2. Respiratory Support
- Elective Intubation if:
- FVC < 15-20 ml/kg.
- Bulbar dysfunction (aspiration risk).
- PaCO2 rising.
- Tracheostomy often needed for slow wean.
3. Supportive
- VTE Prophylaxis: LMWH + Stockings (High risk).
- Analgesia: Gabapentin/Amitriptyline for neuropathic pain.
- Autonomic: Cardiac monitoring. Pacing for bradycardia.
- Respiratory Failure.
- Arrhythmias/Cardiac Arrest: Especially during tracheal suctioning (vagal stimulation).
- DVT/PE: Pulmonary Embolism is a leading cause of sudden death.
- Pressure Ulcers.
- Mortality: 3-5%.
- Recovery: 80% walk independently at 6 months.
- Relapse: 5% Chronic Inflammatory Demyelinating Polyneuropathy (CIDP) - chronic form (>8 weeks).
Key Guidelines
| Guideline | Organisation | Key Recommendations |
|---|---|---|
| GBS Guidelines | EAN / PNS (2021) | Diagnosis criteria. Use IVIG or PLEX. No Steroids. |
| IVIG | Dept of Health | Priority indication for Immunoglobulin supplies (Red list). |
Landmark Trials
1. Dutch GBS Study Group
- Compared IVIG vs Plasma Exchange. Found them to be equally effective. 2. Corticosteroid Trials
- Cochrane reviews consistently show no benefit of oral or IV steroids.
What is GBS?
It is a condition where the body's immune system gets confused. After fighting a cold or stomach bug, the immune system mistakenly attacks the nerves that control your muscles.
Why muscles are weak?
The nerves are like electrical wires enclosed in plastic insulation (myelin). The immune attack strips off this insulation, so the signals can't get through to the muscles.
Is it permanent?
Usually, no. The body can repair the insulation. However, this takes time - weeks to months.
What is the treatment?
We give you a treatment called IVIG (antibodies from healthy donors) to stop your immune system attacking your nerves. We also watch your breathing very closely. If your breathing muscles get tired, we might need to use a machine to help you breathe for a while.
Primary Sources
- Leonhard SE, et al. Diagnosis and management of Guillain-Barré syndrome in ten steps. Nat Rev Neurol. 2019;15:671-683. PMID: 31541214.
- Hughes RA, et al. Immunotherapy for Guillain-Barré syndrome: a systematic review. Brain. 2007.
- Cochrane Database Syst Rev. Corticosteroids for Guillain-Barré syndrome. 2016.
Common Exam Questions
- CSF: "Typical finding?"
- Answer: Albuminocytologic Dissociation (High protein, normal cells).

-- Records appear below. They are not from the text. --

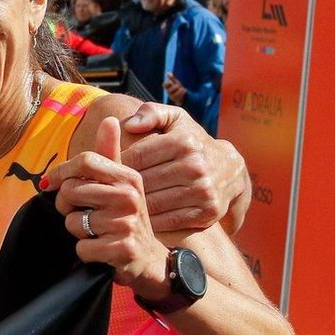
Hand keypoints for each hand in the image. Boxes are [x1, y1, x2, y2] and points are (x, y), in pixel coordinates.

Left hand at [48, 117, 168, 291]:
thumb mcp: (124, 184)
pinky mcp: (120, 249)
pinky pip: (81, 248)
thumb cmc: (128, 218)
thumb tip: (110, 120)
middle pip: (72, 190)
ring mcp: (126, 224)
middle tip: (82, 213)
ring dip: (78, 232)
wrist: (150, 260)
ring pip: (72, 222)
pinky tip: (101, 250)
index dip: (61, 172)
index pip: (85, 161)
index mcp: (128, 177)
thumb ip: (111, 154)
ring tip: (97, 232)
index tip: (50, 183)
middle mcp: (129, 197)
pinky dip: (85, 252)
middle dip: (67, 205)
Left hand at [116, 103, 249, 233]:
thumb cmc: (192, 143)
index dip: (116, 166)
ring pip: (153, 203)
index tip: (104, 173)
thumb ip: (151, 112)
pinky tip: (138, 218)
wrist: (230, 171)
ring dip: (132, 207)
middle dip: (121, 188)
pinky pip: (168, 221)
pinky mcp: (207, 212)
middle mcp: (195, 165)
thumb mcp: (176, 120)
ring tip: (116, 207)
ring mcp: (203, 190)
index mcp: (184, 141)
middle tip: (104, 194)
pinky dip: (150, 222)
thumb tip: (129, 124)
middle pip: (143, 182)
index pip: (137, 157)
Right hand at [164, 73, 187, 104]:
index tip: (171, 82)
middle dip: (175, 87)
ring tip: (183, 88)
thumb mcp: (176, 83)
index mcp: (168, 88)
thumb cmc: (179, 89)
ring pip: (174, 95)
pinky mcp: (177, 101)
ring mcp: (173, 98)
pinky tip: (185, 90)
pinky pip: (178, 98)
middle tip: (179, 86)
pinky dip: (182, 93)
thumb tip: (167, 73)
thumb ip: (172, 78)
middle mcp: (169, 93)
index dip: (167, 83)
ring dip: (179, 91)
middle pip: (169, 90)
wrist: (185, 98)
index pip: (164, 85)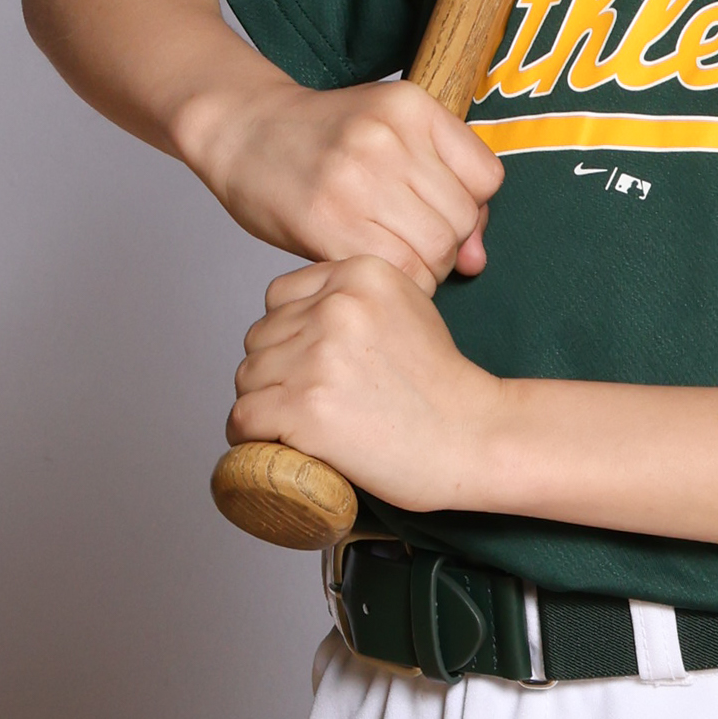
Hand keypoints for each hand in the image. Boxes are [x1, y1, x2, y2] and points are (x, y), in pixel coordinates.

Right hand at [179, 73, 503, 287]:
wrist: (242, 130)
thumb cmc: (322, 139)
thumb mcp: (391, 135)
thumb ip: (445, 187)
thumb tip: (477, 260)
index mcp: (412, 106)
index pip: (487, 178)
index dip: (471, 206)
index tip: (439, 211)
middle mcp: (388, 136)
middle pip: (462, 220)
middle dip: (447, 245)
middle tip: (411, 241)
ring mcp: (357, 178)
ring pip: (436, 250)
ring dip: (424, 267)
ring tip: (392, 253)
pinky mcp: (328, 221)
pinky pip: (398, 270)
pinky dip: (398, 281)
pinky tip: (373, 264)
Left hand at [228, 254, 501, 512]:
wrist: (473, 435)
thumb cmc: (443, 385)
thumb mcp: (407, 308)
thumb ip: (355, 300)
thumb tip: (296, 319)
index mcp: (361, 274)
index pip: (280, 298)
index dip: (288, 335)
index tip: (309, 365)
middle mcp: (336, 307)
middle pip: (261, 338)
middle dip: (275, 371)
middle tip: (309, 402)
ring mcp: (318, 356)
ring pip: (248, 378)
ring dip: (263, 405)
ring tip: (296, 426)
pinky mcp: (304, 407)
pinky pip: (244, 417)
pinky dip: (251, 437)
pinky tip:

- Variants: "Triad of Miller Fisher Syndrome?"
- Answer: Ophthalmoplegia, Ataxia, Areflexia.
- Management: "Best monitoring parameter?"
- Answer: FVC (Forced Vital Capacity). Not Sats.
- Treatment: "Role of Prednisolone?"
- Answer: None. Contraindicated/Ineffective.
Viva Points
- Campylobacter & Prognosis: Why is it worse? It often causes the Axonal form (AMAN), where the wire itself is cut, not just the insulation stripped. Axonal regrowth is much slower and less complete than remyelination.
- Autonomic Storms: Fluctuations in BP and heart rate. Be careful with vasoactive drugs.
Medical Disclaimer: MedVellum content is for educational purposes and clinical reference. Clinical decisions should account for individual patient circumstances. Always consult appropriate specialists.